## Exercise objective
Pictures must not appear in your answer. Write out exactly the lines from the one with "Имплант, доставляющий лекарство" through the last line of the entries below.

## Record set
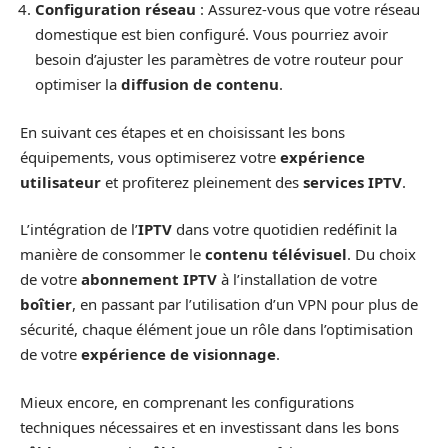
Configuration réseau
: Assurez-vous que votre réseau
domestique est bien configuré. Vous pourriez avoir
besoin d’ajuster les paramètres de votre routeur pour
optimiser la
diffusion de contenu
.
En suivant ces étapes et en choisissant les bons
équipements, vous optimiserez votre
expérience
utilisateur
et profiterez pleinement des
services IPTV
.
L’intégration de l’
IPTV
dans votre quotidien redéfinit la
manière de consommer le
contenu télévisuel
. Du choix
de votre
abonnement IPTV
à l’installation de votre
boîtier
, en passant par l’utilisation d’un VPN pour plus de
sécurité, chaque élément joue un rôle dans l’optimisation
de votre
expérience de visionnage
.
Mieux encore, en comprenant les configurations
techniques nécessaires et en investissant dans les bons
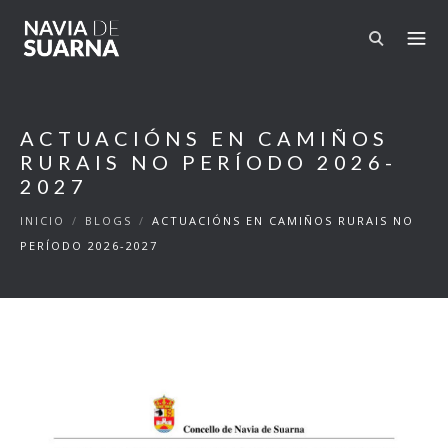
Pasar al contenido principal
ACTUACIÓNS EN CAMIÑOS
RURAIS NO PERÍODO 2026-
2027
INICIO
/
BLOGS
/
ACTUACIÓNS EN CAMIÑOS RURAIS NO
PERÍODO 2026-2027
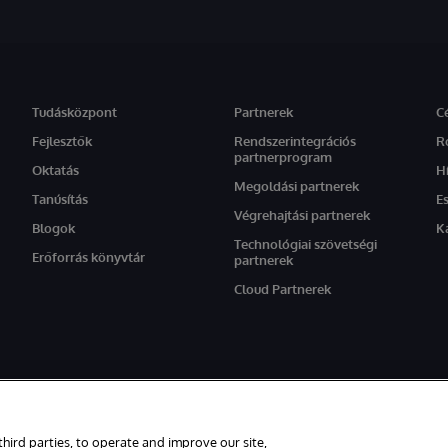
Tudásközpont
Partnerek
C
Fejlesztők
Rendszerintegrációs
R
partnerprogram
Oktatás
H
Megoldási partnerek
Tanúsítás
E
Végrehajtási partnerek
Blogok
K
Technológiai szövetségi
Erőforrás könyvtár
partnerek
Cloud Partnerek
setén az oldal angol nyelvű változata élvez elsőbbséget.
third parties, to operate and improve our site,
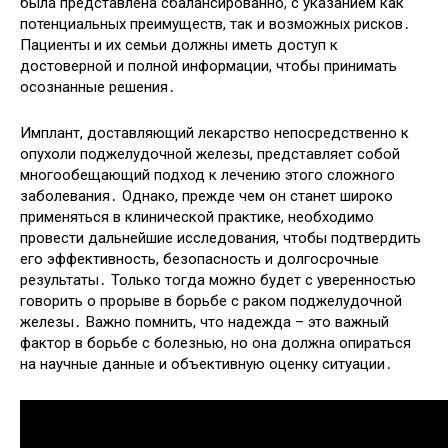
была представлена сбалансированно, с указанием как
потенциальных преимуществ, так и возможных рисков․
Пациенты и их семьи должны иметь доступ к
достоверной и полной информации, чтобы принимать
осознанные решения․
Имплант, доставляющий лекарство непосредственно к
опухоли поджелудочной железы, представляет собой
многообещающий подход к лечению этого сложного
заболевания․ Однако, прежде чем он станет широко
применяться в клинической практике, необходимо
провести дальнейшие исследования, чтобы подтвердить
его эффективность, безопасность и долгосрочные
результаты․ Только тогда можно будет с уверенностью
говорить о прорыве в борьбе с раком поджелудочной
железы․ Важно помнить, что надежда – это важный
фактор в борьбе с болезнью, но она должна опираться
на научные данные и объективную оценку ситуации․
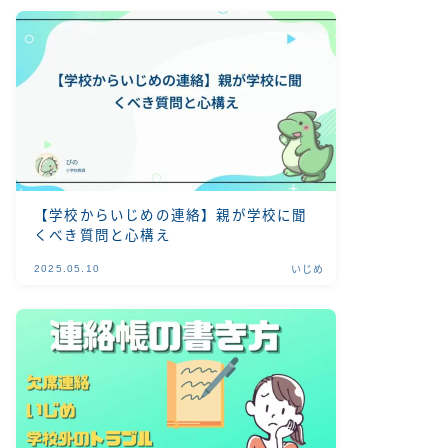
【学校からいじめの連絡】親が学校に聞
くべき質問と心構え
2025.05.10
いじめ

## Result below
Имплант, доставляющий лекарство непосредственно к
опухоли поджелудочной железы, представляет собой
многообещающий подход к лечению этого сложного
заболевания․ Однако, прежде чем он станет широко
применяться в клинической практике, необходимо
провести дальнейшие исследования, чтобы подтвердить
его эффективность, безопасность и долгосрочные
результаты․ Только тогда можно будет с уверенностью
говорить о прорыве в борьбе с раком поджелудочной
железы․ Важно помнить, что надежда – это важный
фактор в борьбе с болезнью, но она должна опираться
на научные данные и объективную оценку ситуации․
【学校からいじめの連絡】親が学校に聞
くべき質問と心構え
2025.05.10
いじめ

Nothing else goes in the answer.